▶ [REQUIRED ACTION]
Only the lines from the one containing "Горный инженер-геолог |" through the end of the data belong in the answer; reproduce them exactly.

(Records excerpted from a collection)
####################

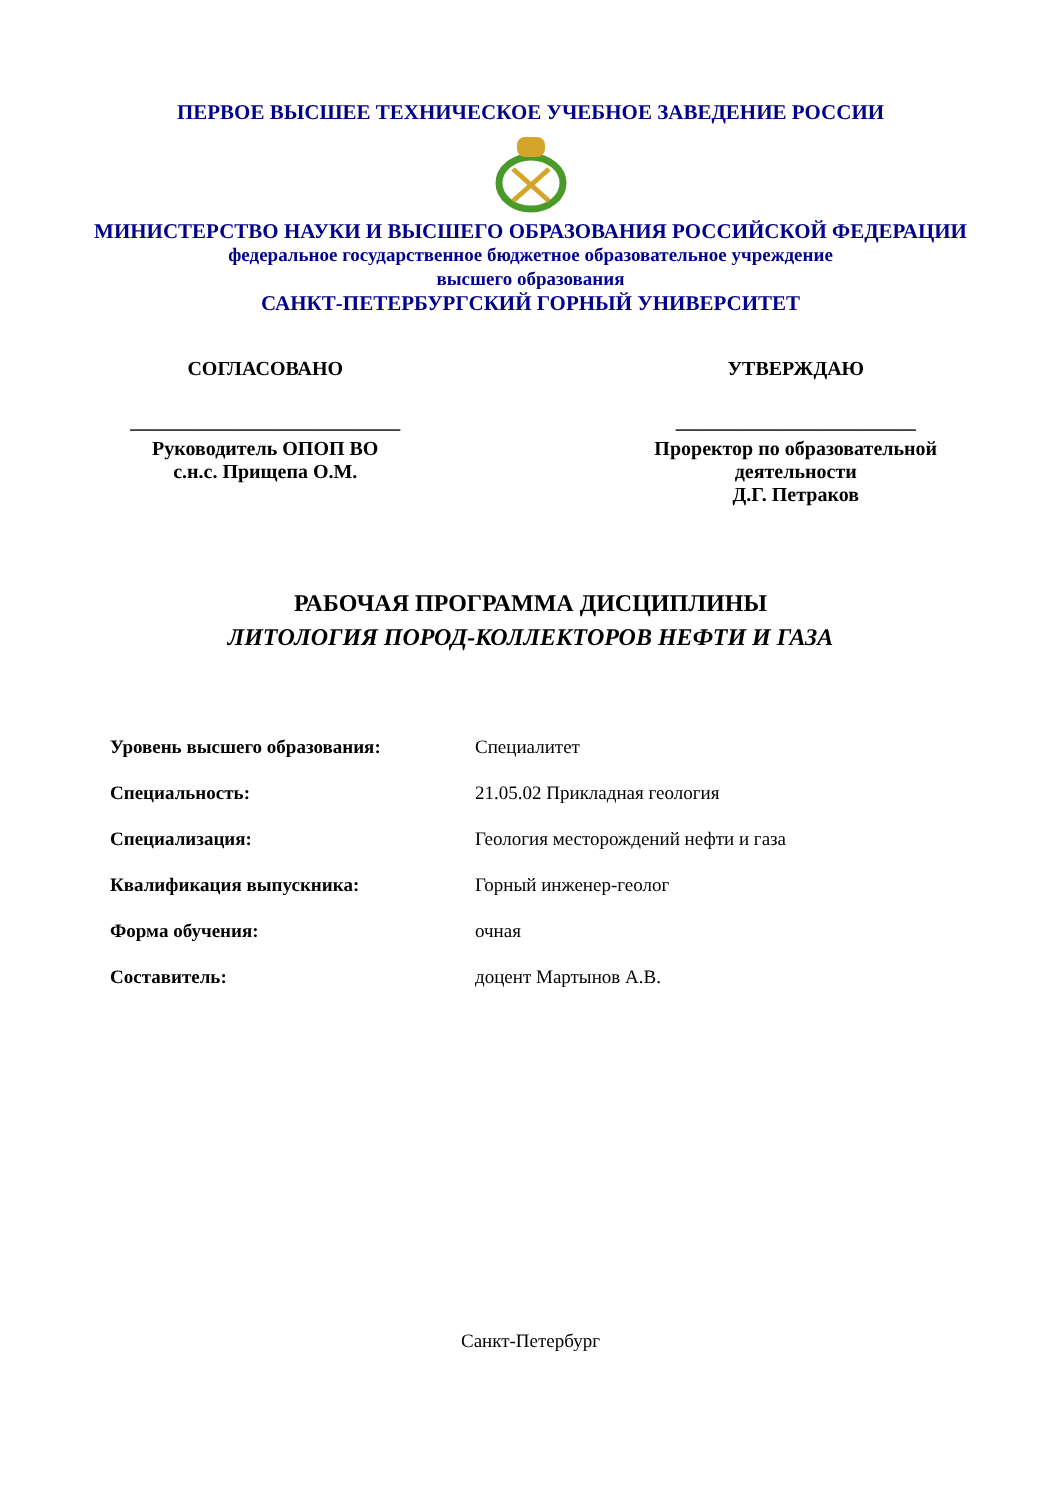ПЕРВОЕ ВЫСШЕЕ ТЕХНИЧЕСКОЕ УЧЕБНОЕ ЗАВЕДЕНИЕ РОССИИ
МИНИСТЕРСТВО НАУКИ И ВЫСШЕГО ОБРАЗОВАНИЯ РОССИЙСКОЙ ФЕДЕРАЦИИ
федеральное государственное бюджетное образовательное учреждение
высшего образования
САНКТ-ПЕТЕРБУРГСКИЙ ГОРНЫЙ УНИВЕРСИТЕТ
СОГЛАСОВАНО
___________________________
Руководитель ОПОП ВО
с.н.с. Прищепа О.М.
УТВЕРЖДАЮ
________________________
Проректор по образовательной
деятельности
Д.Г. Петраков
РАБОЧАЯ ПРОГРАММА ДИСЦИПЛИНЫ
ЛИТОЛОГИЯ ПОРОД-КОЛЛЕКТОРОВ НЕФТИ И ГАЗА
| Уровень высшего образования: | Специалитет |
| Специальность: | 21.05.02 Прикладная геология |
| Специализация: | Геология месторождений нефти и газа |
| Квалификация выпускника: | Горный инженер-геолог |
| Форма обучения: | очная |
| Составитель: | доцент Мартынов А.В. |
Санкт-Петербург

####################

▶ [WRITTEN RESPONSE]
| Квалификация выпускника: | Горный инженер-геолог |
| Форма обучения: | очная |
| Составитель: | доцент Мартынов А.В. |
Санкт-Петербург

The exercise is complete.